Some employers avoid this by hiring a Third-Party Administrator (TPA) to handle plan administration. In this arrangement, the TPA processes claims and manages PHI. Under 45 CFR § 160.103, the TPA qualifies as a business associate of the health plan, and must sign a business associate agreement (BAA) with the covered entity (the plan), as required by 45 CFR § 164.504(e).

However, as the 2004 Report on Patient Privacy analysis cautions, using a TPA does not insulate a group health plan from its status as a covered entity. The plan remains subject to HIPAA's full requirements, and the employer must still ensure the BAA is properly in place and that the TPA is fulfilling its obligations. If the employer retains any plan administration responsibilities, such as handling benefit claim appeals, it must also have amended its plan documents and taken the other administrative steps required before PHI can lawfully flow from the TPA to the sponsor. Where those steps have not been taken, PHI disclosures should be limited to summary health information and enrollment or disenrollment data.

This arrangement does not eliminate the employer's obligations entirely, but it reduces the volume of PHI the employer itself handles.

 

Fully insured vs. self-insured plans

The covered entity analysis also differs depending on whether a plan is fully insured or self-insured.

For fully insured plans, the insurance company (not the employer) is the covered entity. Under 45 CFR § 164.504(f)(1)(ii), the employer-sponsor normally receives summary health information for purposes like amending the plan or obtaining premium bids, and may receive information on whether an individual is participating in the plan. In this structure, the employer's HIPAA exposure is minimal and as the Report on Patient Privacy analysis notes, it is the insurer that bears primary responsibility for privacy rule compliance, including issuing notices of privacy practices and entering into business associate contracts.

For self-insured plans, the health plan itself is the covered entity under 45 CFR § 160.103, and the employer takes on the responsibility, especially if it is also self-administering.

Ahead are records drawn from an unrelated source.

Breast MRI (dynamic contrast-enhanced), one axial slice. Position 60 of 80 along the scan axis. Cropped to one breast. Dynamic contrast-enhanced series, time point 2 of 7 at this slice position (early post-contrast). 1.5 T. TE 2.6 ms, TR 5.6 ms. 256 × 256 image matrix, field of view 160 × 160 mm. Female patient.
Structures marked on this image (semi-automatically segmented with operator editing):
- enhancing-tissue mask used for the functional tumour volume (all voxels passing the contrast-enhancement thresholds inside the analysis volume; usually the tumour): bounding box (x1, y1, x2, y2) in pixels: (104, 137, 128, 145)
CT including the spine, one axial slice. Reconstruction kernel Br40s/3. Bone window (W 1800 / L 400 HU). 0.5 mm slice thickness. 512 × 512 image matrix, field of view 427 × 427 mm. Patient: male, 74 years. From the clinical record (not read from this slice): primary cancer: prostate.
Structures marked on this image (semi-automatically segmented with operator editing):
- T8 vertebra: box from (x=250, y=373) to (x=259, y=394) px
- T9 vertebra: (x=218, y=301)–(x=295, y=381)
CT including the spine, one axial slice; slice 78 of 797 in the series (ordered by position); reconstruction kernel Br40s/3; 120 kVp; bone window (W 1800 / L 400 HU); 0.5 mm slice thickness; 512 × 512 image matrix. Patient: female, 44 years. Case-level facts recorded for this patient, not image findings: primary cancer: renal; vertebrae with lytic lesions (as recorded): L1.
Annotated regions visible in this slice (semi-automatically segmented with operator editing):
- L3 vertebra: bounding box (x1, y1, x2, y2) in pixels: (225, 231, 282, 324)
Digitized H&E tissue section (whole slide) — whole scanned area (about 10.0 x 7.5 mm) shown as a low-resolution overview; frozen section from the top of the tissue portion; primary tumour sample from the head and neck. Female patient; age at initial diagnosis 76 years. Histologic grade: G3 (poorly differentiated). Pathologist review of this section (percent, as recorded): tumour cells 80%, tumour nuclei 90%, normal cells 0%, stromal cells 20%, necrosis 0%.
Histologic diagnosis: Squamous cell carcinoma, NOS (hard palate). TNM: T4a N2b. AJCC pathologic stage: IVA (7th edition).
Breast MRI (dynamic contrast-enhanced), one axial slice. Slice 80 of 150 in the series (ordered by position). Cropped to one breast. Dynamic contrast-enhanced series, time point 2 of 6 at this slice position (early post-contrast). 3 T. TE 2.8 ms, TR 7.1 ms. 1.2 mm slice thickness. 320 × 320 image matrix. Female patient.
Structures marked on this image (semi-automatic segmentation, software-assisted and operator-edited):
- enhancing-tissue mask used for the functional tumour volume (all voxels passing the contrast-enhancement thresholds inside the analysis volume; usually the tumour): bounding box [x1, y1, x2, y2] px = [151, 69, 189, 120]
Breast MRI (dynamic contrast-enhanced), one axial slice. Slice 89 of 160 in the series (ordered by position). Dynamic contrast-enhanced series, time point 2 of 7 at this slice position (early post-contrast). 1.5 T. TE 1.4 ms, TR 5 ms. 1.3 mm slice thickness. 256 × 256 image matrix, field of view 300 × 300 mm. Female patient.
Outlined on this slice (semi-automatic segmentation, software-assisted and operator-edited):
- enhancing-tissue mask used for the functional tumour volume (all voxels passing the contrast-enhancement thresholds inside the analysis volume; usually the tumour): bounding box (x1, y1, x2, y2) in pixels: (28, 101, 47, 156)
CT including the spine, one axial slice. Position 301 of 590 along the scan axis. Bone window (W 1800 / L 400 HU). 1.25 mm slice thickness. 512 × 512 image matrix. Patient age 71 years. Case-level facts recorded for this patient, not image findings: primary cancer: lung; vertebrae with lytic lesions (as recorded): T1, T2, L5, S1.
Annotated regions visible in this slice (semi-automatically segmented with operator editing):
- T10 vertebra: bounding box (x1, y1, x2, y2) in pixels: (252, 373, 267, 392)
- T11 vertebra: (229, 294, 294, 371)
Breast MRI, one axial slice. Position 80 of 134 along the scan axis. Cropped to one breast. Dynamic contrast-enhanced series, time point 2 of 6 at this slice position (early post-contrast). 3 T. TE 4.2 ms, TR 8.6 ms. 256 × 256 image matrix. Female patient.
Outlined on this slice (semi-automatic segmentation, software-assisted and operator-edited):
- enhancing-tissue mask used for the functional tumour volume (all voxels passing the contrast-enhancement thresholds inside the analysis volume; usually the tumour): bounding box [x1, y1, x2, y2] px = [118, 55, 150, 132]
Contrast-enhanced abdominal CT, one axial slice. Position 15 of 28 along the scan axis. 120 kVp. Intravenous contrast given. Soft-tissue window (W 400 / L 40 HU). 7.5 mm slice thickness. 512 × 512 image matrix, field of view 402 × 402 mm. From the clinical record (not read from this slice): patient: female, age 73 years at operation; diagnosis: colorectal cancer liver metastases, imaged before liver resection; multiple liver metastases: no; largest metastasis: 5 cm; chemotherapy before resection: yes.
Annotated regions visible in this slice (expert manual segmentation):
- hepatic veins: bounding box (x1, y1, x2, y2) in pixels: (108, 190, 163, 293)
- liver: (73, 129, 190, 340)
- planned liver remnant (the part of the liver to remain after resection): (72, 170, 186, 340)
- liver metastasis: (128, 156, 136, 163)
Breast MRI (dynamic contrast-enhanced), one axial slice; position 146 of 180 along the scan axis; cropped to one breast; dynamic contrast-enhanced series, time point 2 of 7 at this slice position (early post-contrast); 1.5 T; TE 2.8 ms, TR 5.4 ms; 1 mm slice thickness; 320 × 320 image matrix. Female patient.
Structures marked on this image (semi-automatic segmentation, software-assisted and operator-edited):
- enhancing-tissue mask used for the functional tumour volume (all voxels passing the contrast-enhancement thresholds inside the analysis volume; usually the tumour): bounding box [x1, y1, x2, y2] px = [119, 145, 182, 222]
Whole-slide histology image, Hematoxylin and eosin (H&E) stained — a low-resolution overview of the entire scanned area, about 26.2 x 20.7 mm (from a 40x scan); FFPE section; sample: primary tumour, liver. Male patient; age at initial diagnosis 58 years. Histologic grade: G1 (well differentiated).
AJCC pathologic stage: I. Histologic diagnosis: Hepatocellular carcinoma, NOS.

This is where policies, staff training, and proper plan documentation are needed.

 

Takeaways for plan sponsors

Navigating the covered entity question requires clarity about roles, responsibilities, and plan structure. Here is a summary:

  • Health plan sponsors are generally not covered entities under 45 CFR § 160.103, but the health plans they sponsor may be.
  • When sponsors perform plan administration functions, they are subject to the specific requirements of 45 CFR § 164.504(f) governing how they handle PHI.
  • Plan documents must be amended to authorise the flow of PHI from the plan to the sponsor, with conditions as set out in 45 CFR § 164.504(f)(2).
  • A firewall between plan administration and HR functions is a legal requirement under 45 CFR § 164.504(f)(2)(iii).
  • Self-insured employers carry more compliance risk than those with fully insured plans.

 

FAQs

What is the easiest way for an employer to reduce its HIPAA exposure?

Hiring a Third-Party Administrator to handle plan administration reduces the volume of PHI an employer directly handles.

 

Can an employee find out if their health information was shared with their employer?

Employees have rights under HIPAA to request an accounting of certain disclosures of their health information.

 

What happens if an employer violates the firewall requirement?

Violations can trigger regulatory penalties under HIPAA and potential liability under other federal laws such as the ADA and GINA.

 

Does HIPAA cover retirees on a company health plan?

Retirees who participate in an employer-sponsored group health plan are considered participants and their PHI is subject to the same protections as current employees.